What is being asked:
Show every line below where "FABI" can be found.

[Saved entries]
=== Section Start ===

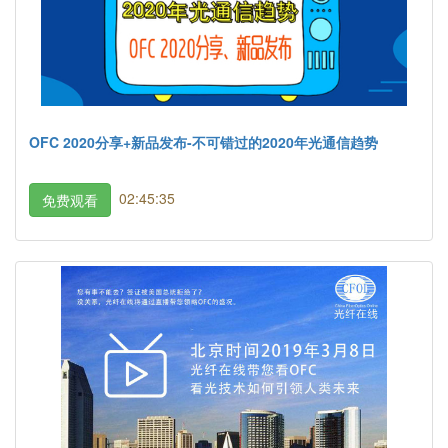
OFC 2020分享+新品发布-不可错过的2020年光通信趋势
02:45:35
免费观看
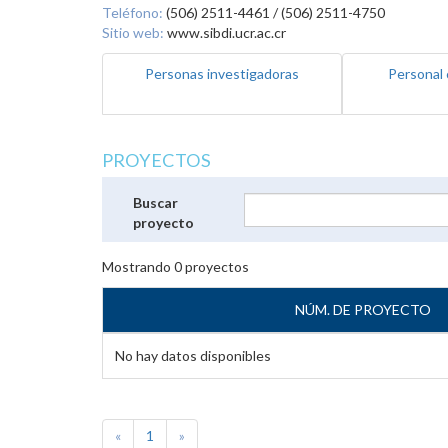
Teléfono:
(506) 2511-4461 / (506) 2511-4750
Sitio web:
www.sibdi.ucr.ac.cr
Personas investigadoras
Personal 
PROYECTOS
Buscar
proyecto
Mostrando
0
proyectos
NÚM. DE PROYECTO
No hay datos disponibles
«
1
»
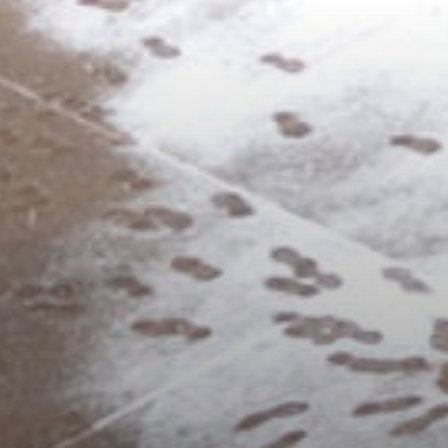
/home/sakurazuka/sakurazuka.ed.jp/public_html/wp-conten
t/themes/sakurazuka_2020/header.php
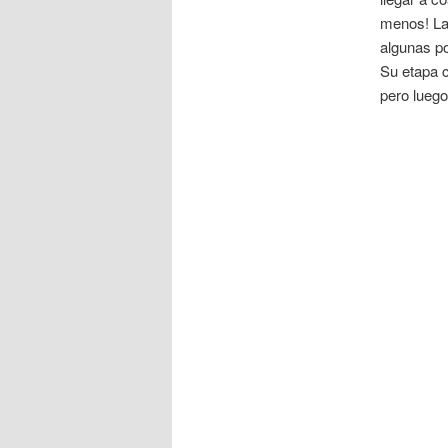
menos! La 
algunas p
Su etapa c
pero luego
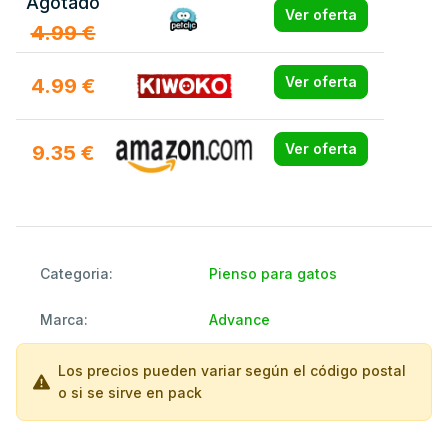
Agotado
Ver oferta
4.99 €
4.99 €
Ver oferta
9.35 €
Ver oferta
Categoria:
Pienso para gatos
Marca:
Advance
Los precios pueden variar según el código postal
o si se sirve en pack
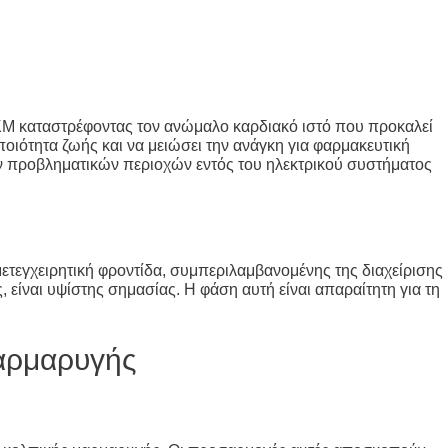
ς ΚΜ καταστρέφοντας τον ανώμαλο καρδιακό ιστό που προκαλεί
ποιότητα ζωής και να μειώσει την ανάγκη για φαρμακευτική
ων προβληματικών περιοχών εντός του ηλεκτρικού συστήματος
ετεγχειρητική φροντίδα, συμπεριλαμβανομένης της διαχείρισης
ίναι υψίστης σημασίας. Η φάση αυτή είναι απαραίτητη για τη
αρμαρυγής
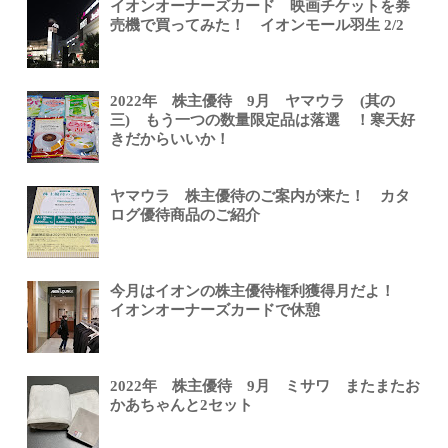
イオンオーナーズカード 映画チケットを券
売機で買ってみた！ イオンモール羽生 2/2
2022年 株主優待 9月 ヤマウラ (其の
三) もう一つの数量限定品は落選 ！寒天好
きだからいいか！
ヤマウラ 株主優待のご案内が来た！ カタ
ログ優待商品のご紹介
今月はイオンの株主優待権利獲得月だよ！
イオンオーナーズカードで休憩
2022年 株主優待 9月 ミサワ またまたお
かあちゃんと2セット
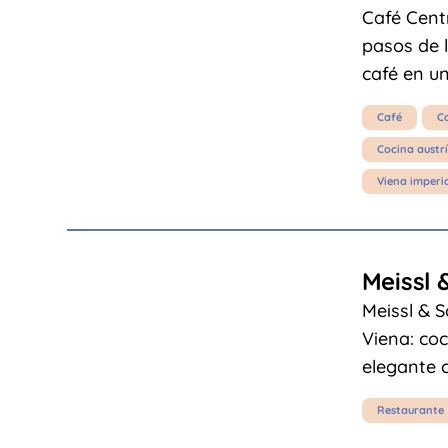
Café Cent
pasos de l
café en un
Café
C
Cocina austr
Viena imperi
Meissl 
Meissl & S
Viena: coc
elegante c
Restaurante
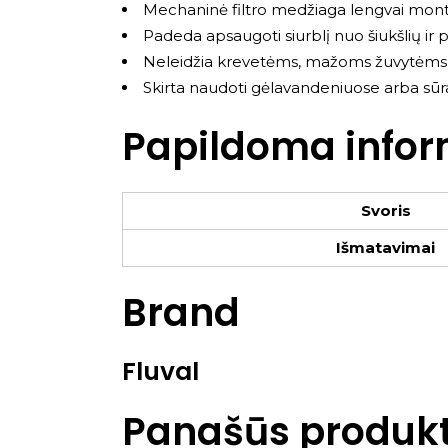
Mechaninė filtro medžiaga lengvai montu
Padeda apsaugoti siurblį nuo šiukšlių ir 
Neleidžia krevetėms, mažoms žuvytėms ar j
Skirta naudoti gėlavandeniuose arba s
Papildoma infor
Svoris
Išmatavimai
Brand
Fluval
Panašūs produkt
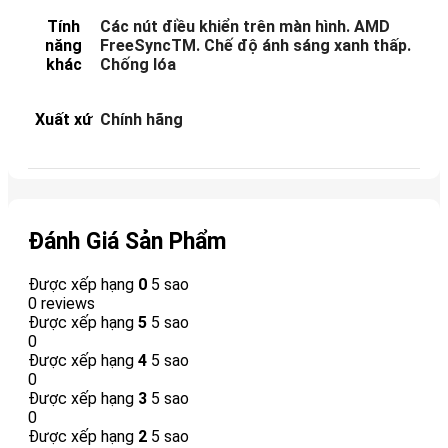
Tính
Các nút điều khiển trên màn hình. AMD
năng
FreeSyncTM. Chế độ ánh sáng xanh thấp.
khác
Chống lóa
Xuất xứ
Chính hãng
Đánh Giá Sản Phẩm
Được xếp hạng
0
5 sao
0 reviews
Được xếp hạng
5
5 sao
0
Được xếp hạng
4
5 sao
0
Được xếp hạng
3
5 sao
0
Được xếp hạng
2
5 sao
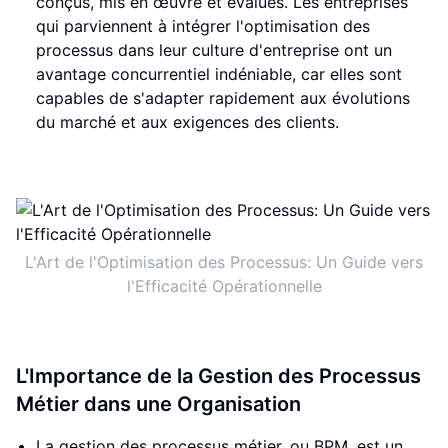
conçus, mis en œuvre et évalués. Les entreprises
qui parviennent à intégrer l'optimisation des
processus dans leur culture d'entreprise ont un
avantage concurrentiel indéniable, car elles sont
capables de s'adapter rapidement aux évolutions
du marché et aux exigences des clients.
L'Art de l'Optimisation des Processus: Un Guide vers
l'Efficacité Opérationnelle
L'Importance de la Gestion des Processus
Métier dans une Organisation
La gestion des processus métier, ou BPM, est un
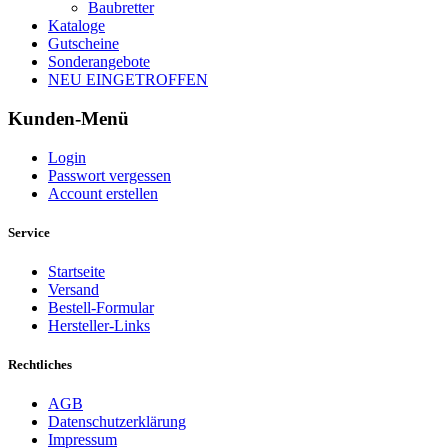
Baubretter
Kataloge
Gutscheine
Sonderangebote
NEU EINGETROFFEN
Kunden-Menü
Login
Passwort vergessen
Account erstellen
Service
Startseite
Versand
Bestell-Formular
Hersteller-Links
Rechtliches
AGB
Datenschutzerklärung
Impressum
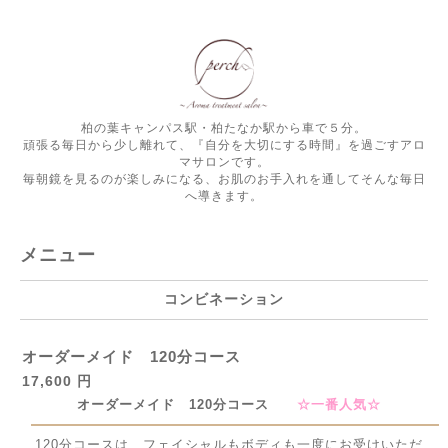
柏の葉キャンパス駅・柏たなか駅から車で５分。
頑張る毎日から少し離れて、『自分を大切にする時間』を過ごすアロ
マサロンです。
毎朝鏡を見るのが楽しみになる、お肌のお手入れを通してそんな毎日
へ導きます。
メニュー
コンビネーション
オーダーメイド 120分コース
17,600 円
オーダーメイド 120分コース
☆一番人気☆
120分コースは、フェイシャルもボディも一度にお受けいただ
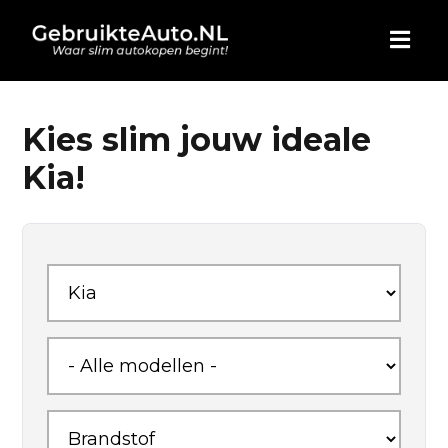
HOME
Kies slim jouw ideale
Kia!
AUTO KOPEN
ADVERTEREN
BLOG
WIE ZIJN WIJ
CONTACT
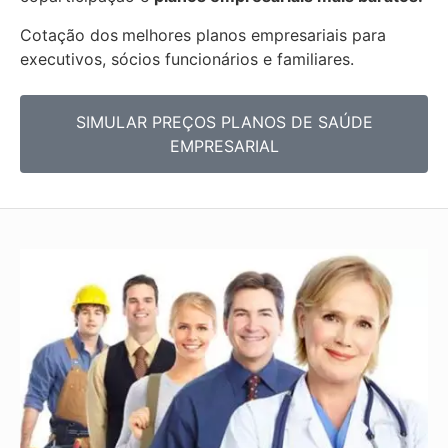
Cotação dos
melhores planos empresariais para
executivos, sócios funcionários e familiares.
SIMULAR PREÇOS PLANOS DE SAÚDE
EMPRESARIAL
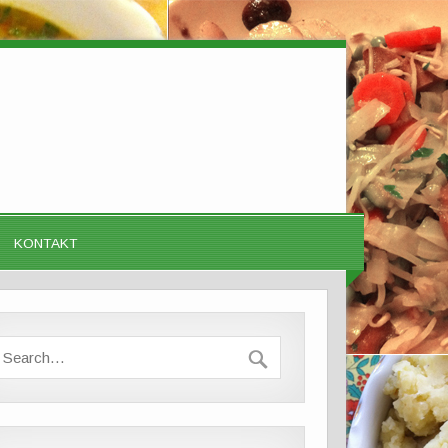
KONTAKT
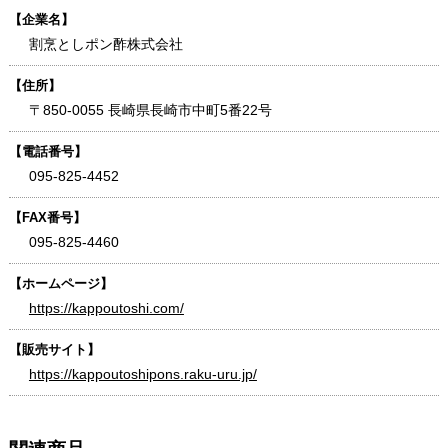
【企業名】
割烹としポン酢株式会社
【住所】
〒850-0055 長崎県長崎市中町5番22号
【電話番号】
095-825-4452
【FAX番号】
095-825-4460
【ホームページ】
https://kappoutoshi.com/
【販売サイト】
https://kappoutoshipons.raku-uru.jp/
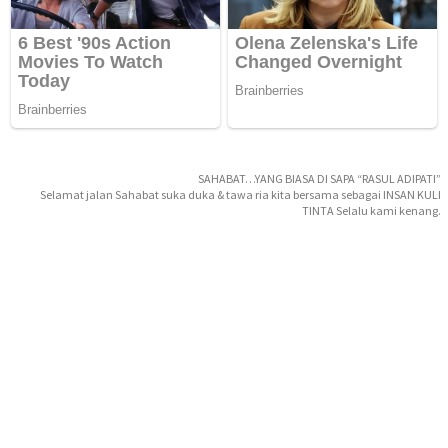
SAHABAT…YANG BIASA DI SAPA “RASUL ADIPATI”
Selamat jalan Sahabat suka duka & tawa ria kita bersama sebagai INSAN KULI
TINTA Selalu kami kenang.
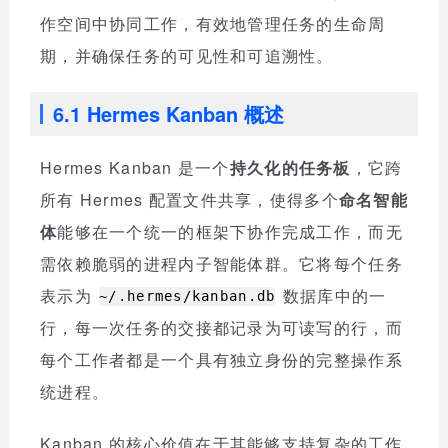
作空间中协同工作，有效地管理任务的生命周
期，并确保任务的可见性和可追溯性。
6.1 Hermes Kanban 概述
Hermes Kanban 是一个
持久化的任务板
，它跨
所有 Hermes 配置文件共享，使得多个
命名智能
体
能够在一个统一的框架下协作完成工作，而无
需依赖脆弱的进程内子智能体群。它将每个任务
表示为
数据库中的一
~/.hermes/kanban.db
行，每一次任务的交接都记录为可读写的行，而
每个工作者都是一个具有独立身份的完整操作系
统进程。
Kanban 的核心价值在于其能够支持复杂的工作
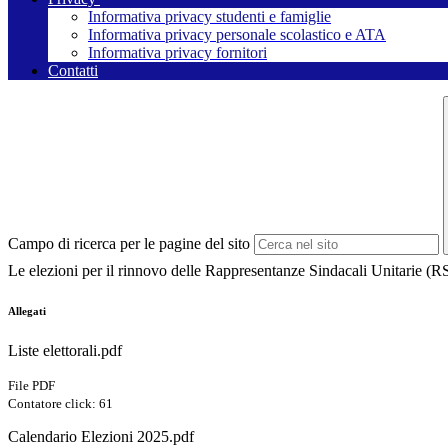
Informativa privacy studenti e famiglie
Informativa privacy personale scolastico e ATA
Informativa privacy fornitori
Contatti
Campo di ricerca per le pagine del sito
Le elezioni per il rinnovo delle Rappresentanze Sindacali Unitarie (R
Allegati
Liste elettorali.pdf
File PDF
Contatore click: 61
Calendario Elezioni 2025.pdf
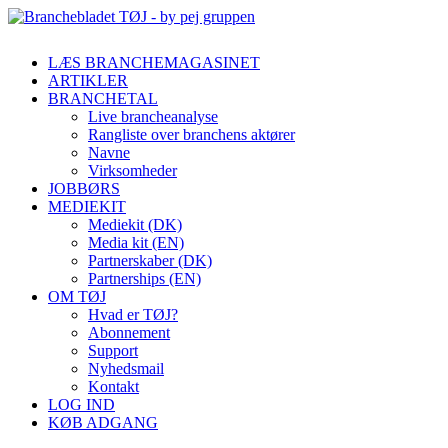
LÆS BRANCHEMAGASINET
ARTIKLER
BRANCHETAL
Live brancheanalyse
Rangliste over branchens aktører
Navne
Virksomheder
JOBBØRS
MEDIEKIT
Mediekit (DK)
Media kit (EN)
Partnerskaber (DK)
Partnerships (EN)
OM TØJ
Hvad er TØJ?
Abonnement
Support
Nyhedsmail
Kontakt
LOG IND
KØB ADGANG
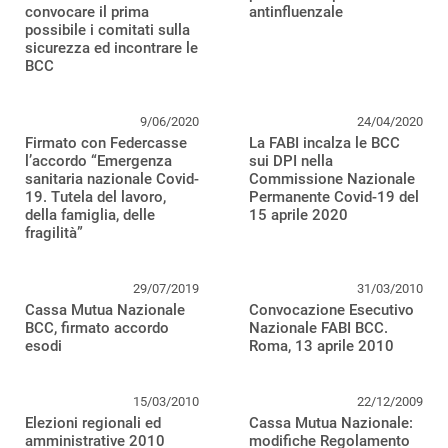
convocare il prima
antinfluenzale
possibile i comitati sulla
sicurezza ed incontrare le
BCC
9/06/2020
24/04/2020
Firmato con Federcasse
La FABI incalza le BCC
l’accordo “Emergenza
sui DPI nella
sanitaria nazionale Covid-
Commissione Nazionale
19. Tutela del lavoro,
Permanente Covid-19 del
della famiglia, delle
15 aprile 2020
fragilità”
29/07/2019
31/03/2010
Cassa Mutua Nazionale
Convocazione Esecutivo
BCC, firmato accordo
Nazionale FABI BCC.
esodi
Roma, 13 aprile 2010
15/03/2010
22/12/2009
Elezioni regionali ed
Cassa Mutua Nazionale:
amministrative 2010
modifiche Regolamento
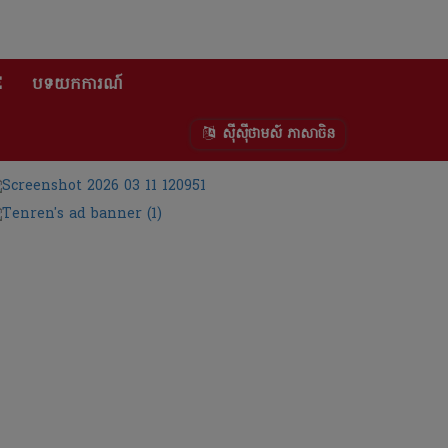
E
បទយកការណ៍
ស៊ីស៊ីថាមស៍ ភាសាចិន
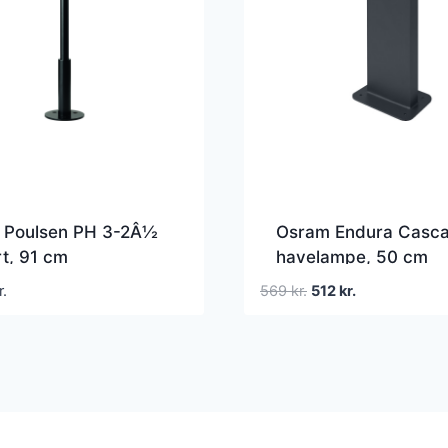
s Poulsen PH 3-2Â½
Osram Endura Casc
rt, 91 cm
havelampe, 50 cm
Den
Den
r.
569
kr.
512
kr.
oprindelige
aktuelle
pris
pris
var:
er:
569 kr..
512 kr..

=== Section End ===

The completed task:
La FABI incalza le BCC
Nazionale FABI BCC.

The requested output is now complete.